The trademcp server is a lightweight Model Context Protocol (MCP) implementation that enables AI assistants to interact seamlessly with financial market data and trading operations. By exposing a standardized set of resources, tools, and prompts over HTTP, it turns any external trading API or data feed into a first‑class “tool” that can be invoked directly from the context of an AI conversation. This eliminates the need for custom integrations or manual data fetching, allowing developers to focus on higher‑level business logic and user experience.

Problem Solved

Modern trading applications require real‑time price feeds, order execution, and portfolio analytics. Traditionally, developers must write bespoke connectors for each broker or data provider, manage authentication flows, and expose those endpoints through REST or GraphQL. When an AI assistant needs to place a trade or fetch market snapshots, it must be hard‑wired to these specific APIs. trademcp abstracts that complexity by presenting a uniform MCP interface: the AI can request a tool named “get‑price” or “place‑order,” and the server handles authentication, rate limiting, and data transformation behind the scenes. This removes friction for developers who want to embed AI into trading workflows without rewriting integration logic.

What the Server Does

At its core, trademcp registers a set of tool endpoints that map directly to common trading actions:

  • Market data retrieval – fetch current prices, historical candles, or market depth.
  • Order management – place, cancel, or modify orders across supported exchanges.
  • Account queries – retrieve balances, positions, and trade history.
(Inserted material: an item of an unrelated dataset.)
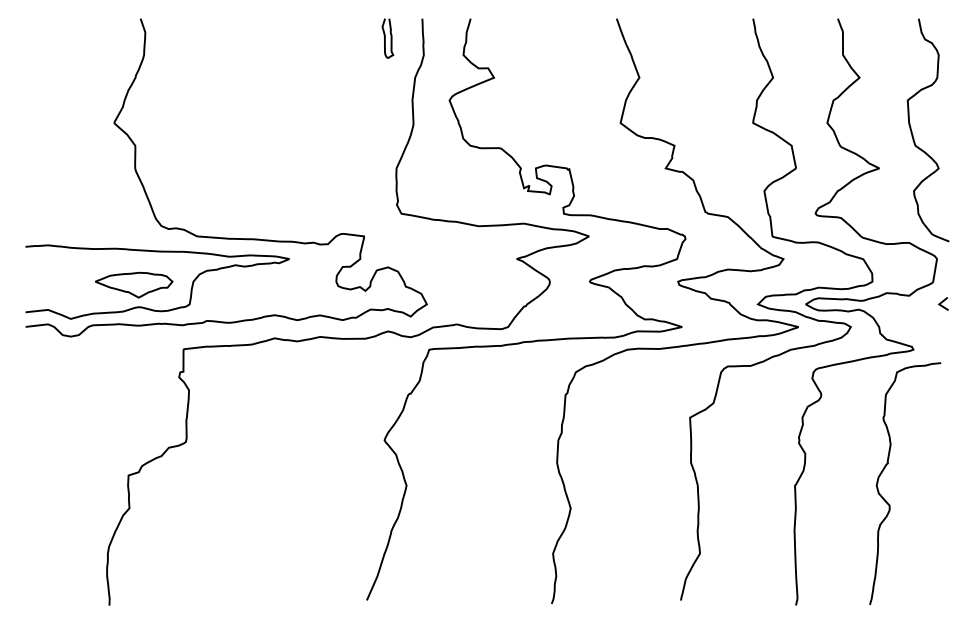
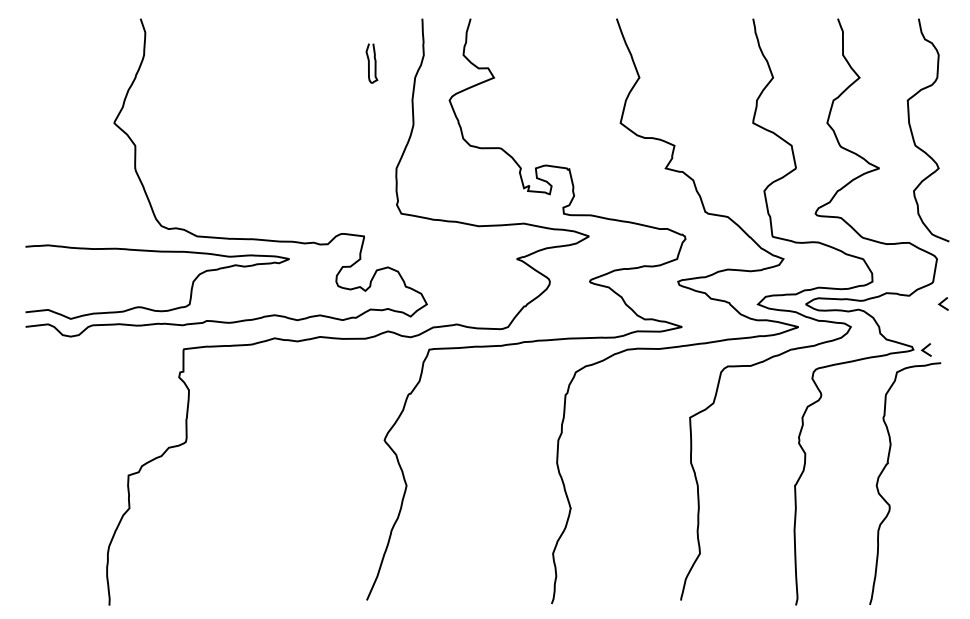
part at (387, 38) position: (387, 38) -> (371, 63)
part at (134, 284): present -> none
line at (926, 348): none -> present
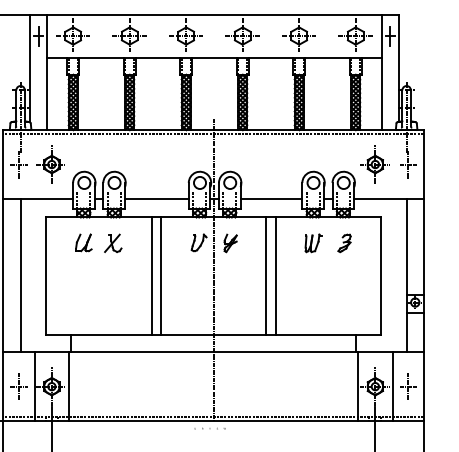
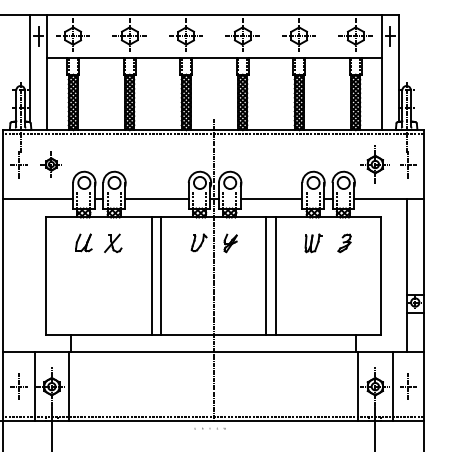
part at (50, 164) size: 29x39 px -> 22x27 px
line at (20, 275): present -> none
Each tool is described in the MCP specification with clear input schemas and expected responses. The server also exposes a prompt template that can be used by the AI to format requests and interpret results, ensuring consistent communication. By running on Bun—a fast JavaScript runtime—trademcp delivers low latency responses, which is critical for high‑frequency or algorithmic trading scenarios.

Key Features & Capabilities

  • Unified MCP Interface – all trading operations are accessible through the same protocol, simplifying client code.
  • Secure Authentication – supports API key and OAuth flows, automatically refreshing tokens when needed.
  • Rate‑Limiting & Throttling – built‑in controls prevent exceeding exchange limits, reducing the risk of bans.
  • Extensible Tool Set – developers can add new trading actions by defining additional MCP resources without touching the core logic.
  • Real‑time Feedback – responses include timestamps and status codes, allowing AI assistants to provide users with up-to-date trade confirmations.

Use Cases & Real‑World Scenarios

  • AI‑Powered Trading Bots – a Claude model can analyze market sentiment, then invoke trademcp tools to execute trades in real time.
  • Portfolio Management Assistants – users ask for portfolio performance; the AI queries trademcp for balances and positions, aggregates results, and presents insights.
  • Educational Platforms – students interact with a virtual trading environment; the AI guides them while trademcp handles simulated order execution.
  • Compliance & Auditing – all actions are logged through the MCP interface, providing a transparent audit trail for regulatory purposes.

Integration with AI Workflows

Developers can embed trademcp into existing MCP‑compatible pipelines by registering the server’s endpoint as a tool provider. The AI model receives tool definitions automatically, enabling it to construct calls like without any additional configuration. Because the server follows the MCP spec, it can coexist with other tool servers—such as finance calculators or news aggregators—within the same assistant session, fostering modular and scalable AI workflows.

Unique Advantages

Unlike generic HTTP APIs, trademcp offers a semantic contract that the AI can understand: each tool’s name, parameters, and return type are explicitly defined. This removes ambiguity in natural language processing and reduces the chance of mis‑execution. Additionally, running on Bun ensures minimal startup time and high throughput, making it suitable for latency‑sensitive trading environments where milliseconds matter. The combination of MCP standardization, robust security, and performance gives developers a powerful foundation for building intelligent, data‑driven trading applications.